Today, media agencies usually have data analysis skills that can help product teams. They are often the shops responsible for parsing audience segmentation data. That’s why some of them, like Left Off Madison, approach their work with a degree of skepticism.

“We never trust anything that a client gives us,” Douglas said. The small agency leaders pore over data to look for the unexpected using well-known tools like MRI-Simmons to dissect audience segments, of their own proprietary tools.

Campaign data as a market intelligence tool

Their findings don’t always impact product strategy and design, but often inform messaging and strategy enough to save clients money.

“A lot of times like marketers—I’ll be honest—it’s like they go through gut instinct,” said Paula Connard, evp and chief personalization officer at Horizon Media who developed the media agency’s blu audience management platform. Horizon Media once had a client in the retail industry that was sure targeting a specific audience was crucial to a successful activation. Data analysis proved the client was wrong.

[Dataset entries]
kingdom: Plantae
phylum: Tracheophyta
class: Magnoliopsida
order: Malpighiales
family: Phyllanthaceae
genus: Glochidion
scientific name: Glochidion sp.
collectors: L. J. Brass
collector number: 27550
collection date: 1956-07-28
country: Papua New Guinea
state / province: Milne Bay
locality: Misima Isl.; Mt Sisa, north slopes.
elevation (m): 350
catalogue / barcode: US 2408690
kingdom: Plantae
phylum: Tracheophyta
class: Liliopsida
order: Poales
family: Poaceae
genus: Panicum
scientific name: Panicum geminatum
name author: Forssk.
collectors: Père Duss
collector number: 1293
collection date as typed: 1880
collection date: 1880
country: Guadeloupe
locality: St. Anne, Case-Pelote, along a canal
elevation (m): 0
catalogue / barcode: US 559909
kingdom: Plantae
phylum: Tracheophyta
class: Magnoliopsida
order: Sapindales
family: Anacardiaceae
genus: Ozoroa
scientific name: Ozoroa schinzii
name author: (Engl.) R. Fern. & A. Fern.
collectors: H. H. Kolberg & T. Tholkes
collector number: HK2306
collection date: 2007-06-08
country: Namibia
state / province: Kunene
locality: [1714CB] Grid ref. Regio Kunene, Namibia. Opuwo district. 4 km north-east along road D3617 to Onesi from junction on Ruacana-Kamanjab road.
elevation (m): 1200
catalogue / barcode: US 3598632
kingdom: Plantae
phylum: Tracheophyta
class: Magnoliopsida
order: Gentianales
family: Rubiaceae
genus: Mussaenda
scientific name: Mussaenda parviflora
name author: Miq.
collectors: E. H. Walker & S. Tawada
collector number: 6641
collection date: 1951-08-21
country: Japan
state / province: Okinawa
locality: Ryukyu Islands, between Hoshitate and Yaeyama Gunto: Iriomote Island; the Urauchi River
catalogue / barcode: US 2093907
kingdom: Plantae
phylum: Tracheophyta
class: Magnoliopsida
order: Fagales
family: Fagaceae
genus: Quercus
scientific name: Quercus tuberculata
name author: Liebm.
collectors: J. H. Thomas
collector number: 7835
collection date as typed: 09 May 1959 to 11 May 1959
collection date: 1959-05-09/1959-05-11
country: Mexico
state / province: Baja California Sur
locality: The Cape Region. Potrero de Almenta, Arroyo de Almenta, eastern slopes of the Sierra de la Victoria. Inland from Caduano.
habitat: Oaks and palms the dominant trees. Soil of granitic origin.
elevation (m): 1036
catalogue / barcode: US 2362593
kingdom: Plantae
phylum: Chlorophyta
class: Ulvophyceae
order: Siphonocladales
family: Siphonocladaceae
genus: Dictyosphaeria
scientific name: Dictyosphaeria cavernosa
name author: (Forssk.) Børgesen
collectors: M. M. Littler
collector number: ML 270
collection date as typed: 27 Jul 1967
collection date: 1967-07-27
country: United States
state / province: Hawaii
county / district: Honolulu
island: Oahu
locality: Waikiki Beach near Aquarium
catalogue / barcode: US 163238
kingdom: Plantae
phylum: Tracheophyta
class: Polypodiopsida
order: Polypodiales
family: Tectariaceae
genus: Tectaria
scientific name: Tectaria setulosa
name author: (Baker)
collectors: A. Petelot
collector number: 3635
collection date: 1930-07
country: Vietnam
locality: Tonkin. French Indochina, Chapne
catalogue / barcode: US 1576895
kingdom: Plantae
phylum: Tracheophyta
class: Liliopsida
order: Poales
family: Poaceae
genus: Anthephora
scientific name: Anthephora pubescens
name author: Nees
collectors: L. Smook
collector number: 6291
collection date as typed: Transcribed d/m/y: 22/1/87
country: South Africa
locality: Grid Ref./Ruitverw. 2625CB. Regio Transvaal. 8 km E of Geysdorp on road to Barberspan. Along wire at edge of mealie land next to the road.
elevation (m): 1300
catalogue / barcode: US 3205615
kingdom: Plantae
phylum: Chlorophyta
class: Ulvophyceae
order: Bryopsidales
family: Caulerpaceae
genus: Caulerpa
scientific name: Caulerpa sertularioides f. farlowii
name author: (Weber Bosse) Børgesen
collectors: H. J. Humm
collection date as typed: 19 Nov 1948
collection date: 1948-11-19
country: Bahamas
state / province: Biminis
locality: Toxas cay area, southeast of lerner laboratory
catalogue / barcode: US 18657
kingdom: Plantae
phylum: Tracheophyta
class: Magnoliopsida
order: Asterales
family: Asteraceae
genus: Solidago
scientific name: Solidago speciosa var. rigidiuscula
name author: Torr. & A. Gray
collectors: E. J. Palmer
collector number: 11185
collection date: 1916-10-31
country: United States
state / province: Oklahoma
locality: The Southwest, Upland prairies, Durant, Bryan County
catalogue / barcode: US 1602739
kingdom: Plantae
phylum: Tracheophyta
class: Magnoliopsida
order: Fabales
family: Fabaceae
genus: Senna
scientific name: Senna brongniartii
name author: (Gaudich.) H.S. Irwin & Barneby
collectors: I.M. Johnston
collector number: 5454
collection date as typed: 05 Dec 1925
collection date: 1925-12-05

» Tasks and exercises:
(A) Reproduce the stretch of the passage on media agencies and data from "Today, media agencies" through "own proprietary tools.", keeping every word as it appears.
(B) Answer these questions using the passage on media agencies and data, placing each answer on its own line with the matching mark.
(i) Which well-known tool is named for dissecting audience segments?
(ii) What is Paula Connard's title at Horizon Media?
(iii) In what industry was the Horizon Media client that was sure about targeting a specific audience?
(C) Continue the passage on media agencies and data, starting right after its last sentence.

» Response list:
(A)
Today, media agencies usually have data analysis skills that can help product teams. They are often the shops responsible for parsing audience segmentation data. That’s why some of them, like Left Off Madison, approach their work with a degree of skepticism.

“We never trust anything that a client gives us,” Douglas said. The small agency leaders pore over data to look for the unexpected using well-known tools like MRI-Simmons to dissect audience segments, of their own proprietary tools.

(B)
(i) MRI-Simmons
(ii) Evp and chief personalization officer
(iii) Retail

(C)
“It’s always a little scary to go to a client and tell them what they thought was incorrect, and [that you] have actual data to prove it. … They could have been going down a route of creating custom content, landing pages… all that production work that might not [have been] the best use of their dollars,” Connard added.

Sara Owens, svp of analytics and data science at Media Matters Worldwide, helped the DTC meat-delivery company ButcherBox reach a similar conclusion. The brand aspired to reach consumers who used platforms like Instacart or Shipt to order grocery delivery, when Owens and her team found that ButcherBox customers were more likely to be quality-obsessed foodies than to seek out convenient online options.

“If they’re really concerned with quality, they don’t want an Instacart driver picking out their produce from the grocery store. But they’ll buy something like ButcherBox because the quality is inherent in the product,” Owens said.

Headphones for hip-hop enthusiasts on the green

Left Off Madison found more data that led to yet another audience discovery for Panasonic.

While compiling a segment of working professionals, the agency found evidence that Panasonic’s Technics headphones would resonate with golfers. That was a surprising discovery, given the common belief that golfers hail from older generations and aren’t as likely as young people to invest in new consumer technology. But it turns out that golfer demographics are evolving as younger people, and specifically hip-hop fans, are embracing the sport.